Cheguei hoje de São Paulo, depois de estar uma semana na cidade. Nesse momento estou sentado num dos computadores da Biblioteca da minha universidade, a grande “culpada” por eu ter saído do interior de Minas e ter vindo parar na capital do meu Estado. Um dos meus sonhos era entrar numa universidade multicampi que levasse o desenvolvimento e o conhecimento às diversas regiões carentes de ensino superior em Minas Gerais. Minha concreção teve nome: Universidade do Estado de Minas Gerais, a nossa UEMG.

Uma vez lá dentro meu desejo era levar o prestígio e reconhecimento de Deus para o crescimento e consolidação da minha escola, a Escola de Design, importante campus da instituição.

Um professor disse: “Se hoje podemos falar de uma Universidade com mais de trinta cursos superiores, com diversos programas de pós-graduação latu-sensu, mestrados e doutorado, e de um rico projeto de extensão é porque tivemos, na origem, um protagonista de primeira ordem, que a concebeu à imagem de sua grandeza e altivez. Sejam vocês os protagonistas da UEMG nessa geração. Façam-se ser lembrados por algum viés.”

Deus sempre me falou: “Não se esconda. Não se renda. Apareça mesmo, brilhe mesmo. Você é a luz desse mundo, uma contra-cultura que eu plantei nessa Terra para CONTRARIAR o que chamam de cultura.” Mesmo com demais responsabilidades nesse tempo em Belo Horizonte, é na UEMG que minha figura se torna emblemática – intelectualmente e espiritualmente.

# # # #

No trecho citado, qual é o nome da escola chamada de "minha escola"?

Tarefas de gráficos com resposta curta
# # # #

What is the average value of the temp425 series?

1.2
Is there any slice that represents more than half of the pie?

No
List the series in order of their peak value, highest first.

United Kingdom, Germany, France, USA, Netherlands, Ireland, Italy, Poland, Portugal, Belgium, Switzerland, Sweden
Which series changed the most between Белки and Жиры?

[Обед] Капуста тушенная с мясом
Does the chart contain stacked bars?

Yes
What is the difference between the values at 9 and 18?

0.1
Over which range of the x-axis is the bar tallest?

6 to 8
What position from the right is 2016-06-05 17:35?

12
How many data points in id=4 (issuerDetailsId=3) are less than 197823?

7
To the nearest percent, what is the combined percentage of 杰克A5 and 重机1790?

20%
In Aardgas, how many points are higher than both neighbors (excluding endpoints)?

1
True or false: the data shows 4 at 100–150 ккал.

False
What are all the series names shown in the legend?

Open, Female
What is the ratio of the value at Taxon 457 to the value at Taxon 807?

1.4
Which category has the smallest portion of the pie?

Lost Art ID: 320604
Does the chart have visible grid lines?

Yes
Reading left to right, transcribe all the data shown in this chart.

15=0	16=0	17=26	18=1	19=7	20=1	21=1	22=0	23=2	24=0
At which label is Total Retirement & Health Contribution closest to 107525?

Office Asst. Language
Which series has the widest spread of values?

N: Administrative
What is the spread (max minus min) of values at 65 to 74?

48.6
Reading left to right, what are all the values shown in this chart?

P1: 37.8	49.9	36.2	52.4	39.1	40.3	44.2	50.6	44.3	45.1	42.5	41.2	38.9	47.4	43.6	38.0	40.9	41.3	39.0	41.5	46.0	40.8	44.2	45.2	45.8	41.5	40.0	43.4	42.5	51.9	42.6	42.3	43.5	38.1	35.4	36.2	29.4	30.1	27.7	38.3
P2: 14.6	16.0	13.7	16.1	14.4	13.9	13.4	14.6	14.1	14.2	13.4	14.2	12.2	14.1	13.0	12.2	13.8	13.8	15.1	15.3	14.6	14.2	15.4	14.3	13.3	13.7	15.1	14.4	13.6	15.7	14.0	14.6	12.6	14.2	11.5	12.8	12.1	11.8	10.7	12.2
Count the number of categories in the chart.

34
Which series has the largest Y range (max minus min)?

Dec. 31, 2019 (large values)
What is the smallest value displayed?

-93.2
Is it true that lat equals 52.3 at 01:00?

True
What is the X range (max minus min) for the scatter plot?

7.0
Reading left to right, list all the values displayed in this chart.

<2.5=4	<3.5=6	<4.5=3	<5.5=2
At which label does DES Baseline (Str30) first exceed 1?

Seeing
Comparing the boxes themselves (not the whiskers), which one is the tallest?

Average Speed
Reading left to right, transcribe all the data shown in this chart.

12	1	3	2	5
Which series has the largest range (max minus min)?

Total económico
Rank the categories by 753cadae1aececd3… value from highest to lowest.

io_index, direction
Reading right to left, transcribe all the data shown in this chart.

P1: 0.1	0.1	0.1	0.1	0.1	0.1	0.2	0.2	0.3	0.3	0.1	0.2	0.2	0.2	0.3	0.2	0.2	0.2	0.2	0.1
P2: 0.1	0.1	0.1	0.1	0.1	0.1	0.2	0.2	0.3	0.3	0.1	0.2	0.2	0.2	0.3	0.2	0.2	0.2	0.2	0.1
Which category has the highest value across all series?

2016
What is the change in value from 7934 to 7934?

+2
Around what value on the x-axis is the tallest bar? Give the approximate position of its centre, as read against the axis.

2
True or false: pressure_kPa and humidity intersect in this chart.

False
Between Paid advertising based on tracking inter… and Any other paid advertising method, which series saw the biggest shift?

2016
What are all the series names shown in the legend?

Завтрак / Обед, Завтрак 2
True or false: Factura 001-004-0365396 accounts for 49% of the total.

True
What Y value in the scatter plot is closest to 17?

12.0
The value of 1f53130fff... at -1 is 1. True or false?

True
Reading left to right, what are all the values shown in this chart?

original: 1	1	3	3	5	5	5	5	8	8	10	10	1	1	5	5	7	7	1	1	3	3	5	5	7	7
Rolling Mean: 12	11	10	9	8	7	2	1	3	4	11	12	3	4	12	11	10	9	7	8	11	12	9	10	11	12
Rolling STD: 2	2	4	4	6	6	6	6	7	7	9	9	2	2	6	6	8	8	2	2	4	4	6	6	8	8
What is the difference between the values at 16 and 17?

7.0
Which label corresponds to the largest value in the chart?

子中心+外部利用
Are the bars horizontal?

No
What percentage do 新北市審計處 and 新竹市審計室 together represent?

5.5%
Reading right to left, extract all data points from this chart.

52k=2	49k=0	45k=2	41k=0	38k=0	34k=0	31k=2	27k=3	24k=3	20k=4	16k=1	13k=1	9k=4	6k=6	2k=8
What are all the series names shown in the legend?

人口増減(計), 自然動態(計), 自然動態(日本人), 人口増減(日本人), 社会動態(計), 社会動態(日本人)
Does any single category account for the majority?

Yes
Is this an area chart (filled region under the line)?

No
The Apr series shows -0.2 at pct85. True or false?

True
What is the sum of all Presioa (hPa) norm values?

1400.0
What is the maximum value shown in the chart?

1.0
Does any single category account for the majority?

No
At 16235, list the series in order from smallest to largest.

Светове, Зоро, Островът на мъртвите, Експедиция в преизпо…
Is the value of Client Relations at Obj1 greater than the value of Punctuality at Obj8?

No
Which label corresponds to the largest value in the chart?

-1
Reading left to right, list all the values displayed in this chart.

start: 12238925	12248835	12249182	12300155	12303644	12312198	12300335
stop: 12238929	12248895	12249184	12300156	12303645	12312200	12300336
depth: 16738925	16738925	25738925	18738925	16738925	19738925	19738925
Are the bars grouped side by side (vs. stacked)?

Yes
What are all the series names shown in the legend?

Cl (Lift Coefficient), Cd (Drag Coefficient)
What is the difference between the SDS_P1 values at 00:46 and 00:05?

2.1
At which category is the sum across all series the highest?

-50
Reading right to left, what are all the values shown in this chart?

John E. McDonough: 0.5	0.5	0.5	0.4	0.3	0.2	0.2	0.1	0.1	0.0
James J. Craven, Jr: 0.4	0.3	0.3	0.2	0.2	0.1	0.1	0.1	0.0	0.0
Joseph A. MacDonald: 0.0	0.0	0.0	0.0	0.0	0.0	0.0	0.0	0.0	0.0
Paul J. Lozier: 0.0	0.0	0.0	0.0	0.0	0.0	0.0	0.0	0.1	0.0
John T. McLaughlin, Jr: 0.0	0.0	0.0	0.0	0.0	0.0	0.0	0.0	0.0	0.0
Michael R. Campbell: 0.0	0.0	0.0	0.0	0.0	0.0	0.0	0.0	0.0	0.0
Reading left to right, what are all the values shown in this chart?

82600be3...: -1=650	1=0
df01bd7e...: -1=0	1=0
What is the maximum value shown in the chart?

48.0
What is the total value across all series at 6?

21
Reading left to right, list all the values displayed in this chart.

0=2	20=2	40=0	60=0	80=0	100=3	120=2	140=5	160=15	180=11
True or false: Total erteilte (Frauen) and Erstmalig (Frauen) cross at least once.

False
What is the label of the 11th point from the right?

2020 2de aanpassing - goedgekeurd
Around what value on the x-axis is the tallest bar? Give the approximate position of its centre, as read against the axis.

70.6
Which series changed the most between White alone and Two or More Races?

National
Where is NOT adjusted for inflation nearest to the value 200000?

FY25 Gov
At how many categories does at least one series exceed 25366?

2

# # # #

> Resposta escrita: A Escola de Design.